_Instructions to follow_
Copy out each line of the data that holds the word "spor".

_Extracted data_
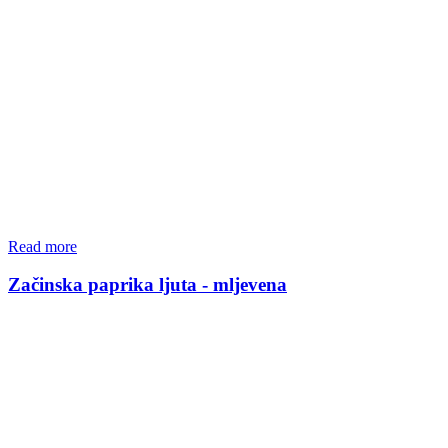
Read more
Začinska paprika ljuta - mljevena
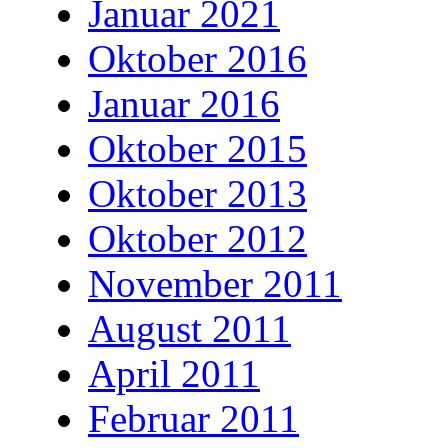
Januar 2021
Oktober 2016
Januar 2016
Oktober 2015
Oktober 2013
Oktober 2012
November 2011
August 2011
April 2011
Februar 2011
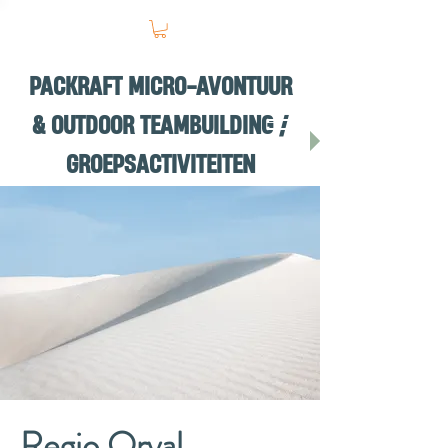
PACKRAFT MICRO-AVONTUUR
& OUTDOOR TEAMBUILDING /
GROEPSACTIVITEITEN
Regio Orval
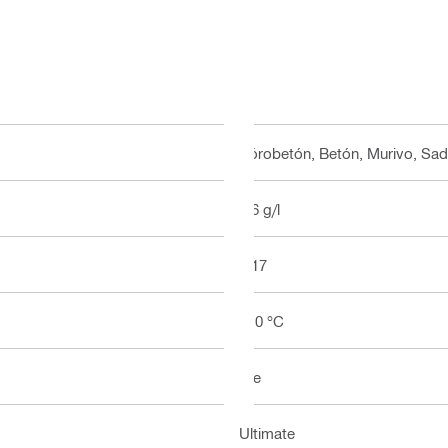
Pórobetón, Betón, Murivo, Sa
7.6 g/l
1:17
210 °C
Nie
Ultimate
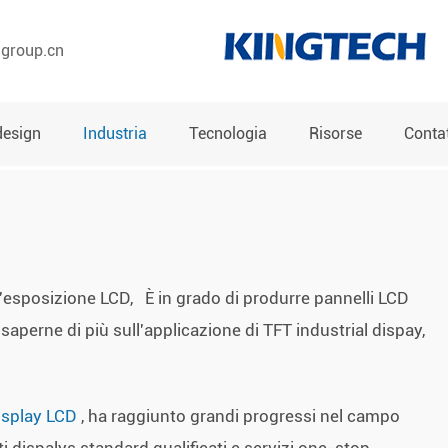
hgroup.cn
design
Industria
Tecnologia
Risorse
Contat
l'esposizione LCD, È in grado di produrre pannelli LCD
e saperne di più sull'applicazione di TFT industrial dispay,
display LCD
, ha raggiunto grandi progressi nel campo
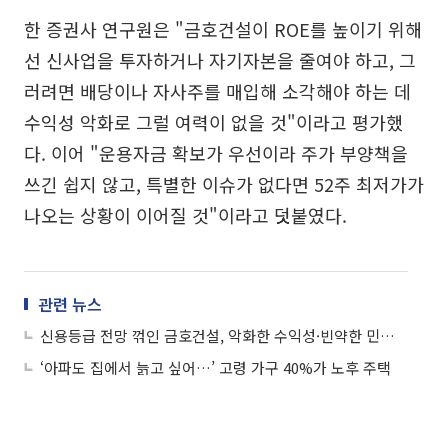
한 증권사 연구원은 "금호건설이 ROE를 높이기 위해
선 신사업을 투자하거나 자기자본을 줄여야 하고, 그
러려면 배당이나 자사주를 매입해 소각해야 하는 데
수익성 악화로 그럴 여력이 없을 것"이라고 평가했
다. 이어 "운용자금 확보가 우선이라 주가 부양책을
쓰긴 쉽지 않고, 특별한 이슈가 없다면 52주 최저가가
나오는 상황이 이어질 것"이라고 덧붙였다.
관련 뉴스
신용등급 전망 꺾인 금호건설, 악화한 수익성·빈약한 민간 경쟁력 어쩌나
‘아파도 집에서 늙고 싶어…’ 고령 가구 40%가 노후 주택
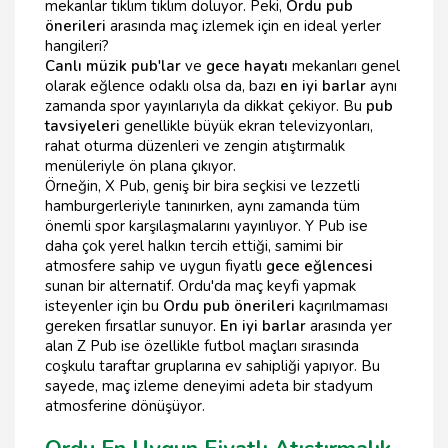
mekanlar tıklım tıklım doluyor. Peki,
Ordu pub
önerileri
arasında maç izlemek için en ideal yerler
hangileri?
Canlı müzik pub'lar
ve
gece hayatı
mekanları genel
olarak eğlence odaklı olsa da, bazı
en iyi barlar
aynı
zamanda spor yayınlarıyla da dikkat çekiyor. Bu
pub
tavsiyeleri
genellikle büyük ekran televizyonları,
rahat oturma düzenleri ve zengin atıştırmalık
menüleriyle ön plana çıkıyor.
Örneğin, X Pub, geniş bir bira seçkisi ve lezzetli
hamburgerleriyle tanınırken, aynı zamanda tüm
önemli spor karşılaşmalarını yayınlıyor. Y Pub ise
daha çok yerel halkın tercih ettiği, samimi bir
atmosfere sahip ve uygun fiyatlı
gece eğlencesi
sunan bir alternatif. Ordu'da maç keyfi yapmak
isteyenler için bu
Ordu pub önerileri
kaçırılmaması
gereken fırsatlar sunuyor.
En iyi barlar
arasında yer
alan Z Pub ise özellikle futbol maçları sırasında
coşkulu taraftar gruplarına ev sahipliği yapıyor. Bu
sayede, maç izleme deneyimi adeta bir stadyum
atmosferine dönüşüyor.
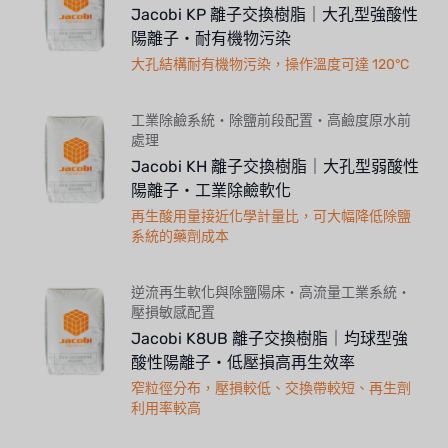
Jacobi KP 離子交換樹脂｜大孔型強酸性
陽離子・耐有機物污染
大孔結構耐有機物污染，操作溫度可達 120°C
工業除鹼系統・除鹽前段配置・高鹼度原水前
處理
Jacobi KH 離子交換樹脂｜大孔型弱酸性
陽離子・工業除鹼軟化
再生酸用量接近化學計量比，可大幅降低除鹽
系統的藥劑成本
逆流再生軟化與除鹽陽床・高流量工業系統・
壓損敏感配置
Jacobi K8UB 離子交換樹脂｜均球型強
酸性陽離子・低壓損高再生效率
窄粒徑分布，壓損較低、交換帶較短、再生劑
利用率較高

_Answer section_
zamanda spor yayınlarıyla da dikkat çekiyor. Bu
önemli spor karşılaşmalarını yayınlıyor. Y Pub ise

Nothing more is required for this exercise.